之前也有人试过调解。有长老讲道三天三夜,没人听;有阵修画了融合大阵,结果两边人站上去差点打起来;还有人送礼物,送完发现对方把礼物当成了挑衅信物。
怎么偏偏一瓶没味道的液体,能让这些人坐到一起?
他想起那个戴面具的熵族老者。他说:“我以为你怕我。”
灵枢族青年摇头:“不是怕。是你身上的味道……像死掉的河床。”
可用了香水之后呢?味道没变,感知变了。
不是气味消失了,是他们不再把它当成敌意。
方浩把瓶子收进袖子,从怀里摸出青铜鼎。鼎不大,巴掌高,表面有些划痕,看起来像旧货摊上捡来的。他把它放在掌心,闭上眼。
他没想签到。
他知道系统每天只能用一次,而且昨晚已经用过了。他只是想找点熟悉的东西握着。这鼎陪了他快一百年,每次他想事情,都会拿出来转两圈。
鼎身微温。
他忽然察觉到一丝异样。
不是系统提示,也不是灵气波动,而是一种……节奏。很轻,像是心跳,又像是呼吸,从鼎里传出来,顺着手指爬上来。
他睁开眼。
鼎没亮,也没响,可他清楚地感觉到,里面有什么东西在动。不是实物,是某种信息,像是一段话,但没人说出口。
他静下来,把注意力全放在这股感觉上。
画面开始浮现。
不是眼睛看到的,是脑子里直接出现的。他看见自己第一天签到,拿到一块黑乎乎的石头,被弟子说是废料,结果炼出了能吸雷的锅。他看见陆小舟种出三米高的白菜,喷出毒气放倒金丹修士,顺手捞了三枚戒指。他看见楚轻狂拿着剑堵门七天,最后被三十斤烧烤肉收买,转身就成了护宗长老。
他还看见貔貅吞下黑洞物质,吐出矿核;看见熵觉醒者跪在门前,愿意做第一道门槛的守护者;看见血衣尊者放下杀戮,开始分发香水。
这些事原本毫无关联。
可现在,它们连成了一条线。
每一件事背后,都有一个共同点——不是为了赢,不是为了强,不是为了控制谁。
是为了保住什么。
保住房子,保住人,保住这片地方不至于散掉。
他盯着手中的鼎,声音低得只有自己听见:“所以……你们一直在做的,其实是同一件事?”
没有回答。
但他知道答案了。
法则不是用来管人的。

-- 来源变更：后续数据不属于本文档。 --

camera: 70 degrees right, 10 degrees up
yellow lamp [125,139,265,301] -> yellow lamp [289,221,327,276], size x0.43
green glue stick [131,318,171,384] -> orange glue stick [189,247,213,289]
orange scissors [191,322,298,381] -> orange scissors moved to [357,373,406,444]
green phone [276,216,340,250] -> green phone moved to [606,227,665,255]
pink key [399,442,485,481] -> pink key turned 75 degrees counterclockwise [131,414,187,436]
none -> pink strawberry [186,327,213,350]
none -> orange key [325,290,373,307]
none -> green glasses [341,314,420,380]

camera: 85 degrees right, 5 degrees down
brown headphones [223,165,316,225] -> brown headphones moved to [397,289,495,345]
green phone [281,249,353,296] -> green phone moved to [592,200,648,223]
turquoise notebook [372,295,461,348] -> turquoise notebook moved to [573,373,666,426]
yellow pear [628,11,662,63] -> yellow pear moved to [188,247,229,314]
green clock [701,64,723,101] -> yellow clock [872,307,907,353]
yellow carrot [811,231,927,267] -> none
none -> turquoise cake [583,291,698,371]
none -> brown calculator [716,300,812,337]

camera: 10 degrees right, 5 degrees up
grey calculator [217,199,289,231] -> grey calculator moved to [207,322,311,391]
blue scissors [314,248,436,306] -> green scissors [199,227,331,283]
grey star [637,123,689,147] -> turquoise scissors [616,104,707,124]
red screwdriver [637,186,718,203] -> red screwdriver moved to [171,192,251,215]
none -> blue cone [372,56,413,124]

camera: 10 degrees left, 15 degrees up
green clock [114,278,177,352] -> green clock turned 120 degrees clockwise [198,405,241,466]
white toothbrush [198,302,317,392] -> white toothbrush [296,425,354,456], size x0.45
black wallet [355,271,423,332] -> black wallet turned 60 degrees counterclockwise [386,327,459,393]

时间不是为了催命,空间不是为了隔绝,因果不是为了报应,元素不是为了破坏。
它们存在,是因为如果没有它们,一切都会崩。
就像房子要有墙,碗要有底,人要有心跳。
守,才是根本。
他猛地抬头,看向远处的人群。
那些曾经互相提防的生命,现在坐在一起吃东西,说话,笑。他们的外形完全不同,语言不通,文化各异,可他们此刻共享一种东西——安心。
不是因为威胁没了,是因为有人做了点什么,让他们觉得可以放松一下。
这就是守护。
不是战斗,不是征服,不是立规矩。
是让别人能喘口气。
他忽然笑了。
笑自己以前太蠢。他一直以为变强是为了打架,建宗是为了占地盘,签到是为了拿好东西。可回头一看,他做的所有事,其实都在围着“别让它垮”转。
他保护玄天宗,因为他不想再睡废墟;他收留黑焱,因为那猫看起来比他还惨;他让墨鸦布阵,不是为了显摆,是怕哪天敌人真杀进来。
原来他早就懂了,只是没说出来。
他把手里的鼎举高一点。
鼎身依旧朴素,可他知道,这里面装过的不只是丹药和材料。它装过火种,装过希望,装过无数次快要熄灭又重新燃起的东西。
他轻声说:“我一直以为我在利用系统。”
顿了顿,又说:“其实……是它在帮我守住一些事。”
风吹过来,带着笑声和食物的味道。
他站在原地,没动。
但他的想法已经变了。
他不再只是一个宗主,不是一个签到者,不是一个靠着运气活下来的穿越者。